There are Chanel adverts; jewellery adverts. "It's very obsessional," she admits, flicking the pages to reveal pictures of Will Young ("I think he is lovely"), Jessica Simpson ("I didn't know who she was. It is the bottom. I look at other people's bodies and I make sure I look like theirs"), Christina Aguilera ("Because of the hair; I am growing my hair curlier"), Sharon Stone ("I like her watch"), and Richard and Judy ("Because we are planning on going on there"). Also in the book are cuttings of Big Brother 5 winner Nadia ("She represents transsexuals"), and Robbie Williams, whom she met briefly ("He's the only thing I have a weakness for. The first thing I saw when I woke up from the operation was flowers from him with a card saying, 'Well done, babe!'"). But as well as that there are pages filled with Lauren's repetitive scribbles of things she would like to happen. One page begs the phone to ring as it might bring an offer of work. Some pages are covered in handwritten positive-reinforcement phrases - "Think of yourself only as you want to be" / "I am" - scribbled over and over and over and over on the page. Why is the sum of £1,000 circled in blue biro at the bottom of one the pages? "I want £1,000," she replies, like it should be obvious.

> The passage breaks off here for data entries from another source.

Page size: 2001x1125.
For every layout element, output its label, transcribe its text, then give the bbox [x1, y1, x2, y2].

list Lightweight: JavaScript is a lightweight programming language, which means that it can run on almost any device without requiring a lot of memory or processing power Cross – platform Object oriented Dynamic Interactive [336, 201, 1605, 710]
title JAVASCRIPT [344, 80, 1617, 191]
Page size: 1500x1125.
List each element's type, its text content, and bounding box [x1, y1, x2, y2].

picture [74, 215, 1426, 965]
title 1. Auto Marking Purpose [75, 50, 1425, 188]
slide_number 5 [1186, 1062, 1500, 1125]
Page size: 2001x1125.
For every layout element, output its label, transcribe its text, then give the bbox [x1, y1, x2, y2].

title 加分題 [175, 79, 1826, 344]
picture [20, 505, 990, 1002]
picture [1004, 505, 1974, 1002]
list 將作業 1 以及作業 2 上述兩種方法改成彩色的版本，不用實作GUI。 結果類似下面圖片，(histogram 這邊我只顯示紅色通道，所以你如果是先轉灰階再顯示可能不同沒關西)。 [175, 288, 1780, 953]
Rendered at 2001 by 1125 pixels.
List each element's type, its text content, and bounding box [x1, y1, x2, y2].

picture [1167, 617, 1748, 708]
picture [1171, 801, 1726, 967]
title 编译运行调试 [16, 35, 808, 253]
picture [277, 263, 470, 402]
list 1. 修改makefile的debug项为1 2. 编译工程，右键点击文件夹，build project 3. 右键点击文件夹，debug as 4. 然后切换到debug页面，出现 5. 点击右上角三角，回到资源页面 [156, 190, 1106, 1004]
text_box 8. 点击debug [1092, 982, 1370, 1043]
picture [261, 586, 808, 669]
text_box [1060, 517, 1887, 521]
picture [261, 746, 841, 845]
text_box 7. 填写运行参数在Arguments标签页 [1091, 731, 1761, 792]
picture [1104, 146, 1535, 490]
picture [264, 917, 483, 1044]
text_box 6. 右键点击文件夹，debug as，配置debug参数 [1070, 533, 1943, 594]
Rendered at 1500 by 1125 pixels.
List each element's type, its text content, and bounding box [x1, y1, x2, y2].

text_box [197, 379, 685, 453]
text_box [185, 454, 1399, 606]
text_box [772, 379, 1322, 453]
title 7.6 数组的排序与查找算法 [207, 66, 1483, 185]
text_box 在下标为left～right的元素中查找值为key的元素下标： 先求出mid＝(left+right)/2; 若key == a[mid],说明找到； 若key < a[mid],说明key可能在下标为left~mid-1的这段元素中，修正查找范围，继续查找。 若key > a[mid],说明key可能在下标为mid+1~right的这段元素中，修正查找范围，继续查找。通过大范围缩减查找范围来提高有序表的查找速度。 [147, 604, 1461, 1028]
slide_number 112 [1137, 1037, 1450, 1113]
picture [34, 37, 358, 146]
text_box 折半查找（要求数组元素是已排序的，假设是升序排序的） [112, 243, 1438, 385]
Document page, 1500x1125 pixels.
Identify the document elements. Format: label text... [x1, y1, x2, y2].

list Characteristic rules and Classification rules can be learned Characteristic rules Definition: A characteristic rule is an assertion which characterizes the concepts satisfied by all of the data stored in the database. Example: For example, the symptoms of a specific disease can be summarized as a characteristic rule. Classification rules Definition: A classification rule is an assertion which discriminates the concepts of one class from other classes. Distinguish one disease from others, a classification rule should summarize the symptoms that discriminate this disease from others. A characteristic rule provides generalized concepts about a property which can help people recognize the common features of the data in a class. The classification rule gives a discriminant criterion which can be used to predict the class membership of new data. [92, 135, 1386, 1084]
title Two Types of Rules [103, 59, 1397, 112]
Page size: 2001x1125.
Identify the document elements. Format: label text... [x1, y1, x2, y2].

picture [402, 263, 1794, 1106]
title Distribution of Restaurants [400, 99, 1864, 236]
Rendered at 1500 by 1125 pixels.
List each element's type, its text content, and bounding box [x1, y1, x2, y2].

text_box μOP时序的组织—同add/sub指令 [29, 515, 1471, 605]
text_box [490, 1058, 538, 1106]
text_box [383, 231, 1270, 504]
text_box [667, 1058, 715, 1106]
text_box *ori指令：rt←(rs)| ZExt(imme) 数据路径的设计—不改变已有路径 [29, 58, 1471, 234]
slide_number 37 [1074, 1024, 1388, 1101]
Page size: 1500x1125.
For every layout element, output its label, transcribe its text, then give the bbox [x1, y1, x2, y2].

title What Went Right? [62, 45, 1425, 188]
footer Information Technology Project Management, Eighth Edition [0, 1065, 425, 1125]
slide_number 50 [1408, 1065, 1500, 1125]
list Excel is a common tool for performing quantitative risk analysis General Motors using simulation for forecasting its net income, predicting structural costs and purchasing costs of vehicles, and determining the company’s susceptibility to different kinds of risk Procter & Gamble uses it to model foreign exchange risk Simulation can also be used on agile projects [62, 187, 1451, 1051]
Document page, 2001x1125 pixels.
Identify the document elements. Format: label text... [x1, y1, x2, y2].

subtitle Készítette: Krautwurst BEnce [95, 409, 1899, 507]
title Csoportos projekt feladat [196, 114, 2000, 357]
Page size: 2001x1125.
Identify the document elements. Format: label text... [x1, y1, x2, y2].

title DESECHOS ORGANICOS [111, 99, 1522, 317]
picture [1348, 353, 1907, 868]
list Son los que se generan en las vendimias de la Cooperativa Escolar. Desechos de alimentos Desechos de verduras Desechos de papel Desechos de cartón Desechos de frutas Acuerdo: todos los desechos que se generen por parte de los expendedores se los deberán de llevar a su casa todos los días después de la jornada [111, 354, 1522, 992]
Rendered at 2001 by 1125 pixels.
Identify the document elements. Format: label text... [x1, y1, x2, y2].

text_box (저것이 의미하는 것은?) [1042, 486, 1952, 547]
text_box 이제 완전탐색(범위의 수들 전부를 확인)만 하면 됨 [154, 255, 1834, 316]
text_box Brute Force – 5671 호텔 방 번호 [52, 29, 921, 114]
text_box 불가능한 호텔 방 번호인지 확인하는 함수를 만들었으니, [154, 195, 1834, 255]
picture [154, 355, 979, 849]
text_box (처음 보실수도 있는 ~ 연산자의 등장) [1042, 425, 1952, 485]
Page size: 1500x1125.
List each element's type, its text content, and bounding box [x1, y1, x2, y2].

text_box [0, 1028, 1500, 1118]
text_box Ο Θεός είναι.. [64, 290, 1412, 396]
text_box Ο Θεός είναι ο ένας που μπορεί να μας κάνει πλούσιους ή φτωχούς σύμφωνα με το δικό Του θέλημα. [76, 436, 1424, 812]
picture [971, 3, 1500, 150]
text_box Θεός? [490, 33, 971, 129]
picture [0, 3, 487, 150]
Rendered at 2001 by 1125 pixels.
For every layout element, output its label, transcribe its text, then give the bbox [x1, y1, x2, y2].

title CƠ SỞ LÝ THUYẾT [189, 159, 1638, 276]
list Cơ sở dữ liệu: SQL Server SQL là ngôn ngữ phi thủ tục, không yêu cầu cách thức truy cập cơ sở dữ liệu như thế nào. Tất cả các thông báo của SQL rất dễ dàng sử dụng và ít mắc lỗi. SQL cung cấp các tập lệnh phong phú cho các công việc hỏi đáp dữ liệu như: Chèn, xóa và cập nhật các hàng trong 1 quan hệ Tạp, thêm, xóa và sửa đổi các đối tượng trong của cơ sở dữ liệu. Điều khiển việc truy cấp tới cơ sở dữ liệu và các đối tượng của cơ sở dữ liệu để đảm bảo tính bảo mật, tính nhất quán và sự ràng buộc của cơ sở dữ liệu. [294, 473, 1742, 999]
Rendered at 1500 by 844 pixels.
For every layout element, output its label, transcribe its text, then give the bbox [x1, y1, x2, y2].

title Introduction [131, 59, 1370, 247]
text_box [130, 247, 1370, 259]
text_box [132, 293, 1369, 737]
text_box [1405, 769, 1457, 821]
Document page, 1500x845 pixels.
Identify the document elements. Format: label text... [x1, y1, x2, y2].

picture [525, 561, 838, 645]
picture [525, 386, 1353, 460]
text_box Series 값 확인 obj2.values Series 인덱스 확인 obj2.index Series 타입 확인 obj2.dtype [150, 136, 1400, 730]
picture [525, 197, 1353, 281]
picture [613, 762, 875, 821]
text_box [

"Have a scrapbook and put the things you want in it and visualise it and you will get it," she advises. "Why do you think I am here today? What you do is use your subconscious mind to focus on what you want. This works. I study metaphysics. I know all about it. It is all about the mind. It's a big word for lots of things. Metaphysics basically, the most important part of metaphysics, is the subconscious. I'm a bit of a white witch, knowing about lots of the subconscious," she says, before explaining that one of the reasons it is so important to be positive all the time is that the subconscious only has the mind of a 12-year-old. "It believes everything it is told," she says. "That is why sometimes you will say something like, 'I am such a jerk' and your subconscious won't think you are pretending and it will believe it. And then you will believe it and you will end up being a jerk," she explains, before wandering off on a highly libellous diversion.
Lauren's ultimate dream (other than to appear in Hello!), is the reason she has a picture of Davina McCall on her bedroom wall: to make an appearance on Celebrity Big Brother. But what would transpire, I ask, if they they were to put her in a house with Keith Allen, Frank Skinner, a drawer full of knives and no escape?
"I wouldn't use the knives. I would just enjoy it. I would make their lives a living hell. You see, I do that. When I don't like somebody I can go into their brain and turn all the taps on so the water just floods out of their ears and their nose and their mouth. In the end they just go insane. I only do that in a mental way. And I would be a lady doing it," she smiles.
"And then there is always the sex thing as well. Just look sexy and that will help you," she says, before another libellous accusation about a household name probably having a sex doll with her face on it, and how she understands what made Ozzy Osbourne snort a line of ants.
"If somebody said in a magazine that ants gave you a certain reaction you would snort a line of them. You would, wouldn't you? To be honest with you, if you don't have anything in your cupboard, pills or anything, and you are used to them, you will try anything... from personal experience. I could have probably been convinced to snort a line of ants."
For once, it seems like Lauren isn't a televisual anachronism and her desperation and willingness to do anything could make her a star. Lauren in the jungle snorting ants? Don't bet against it.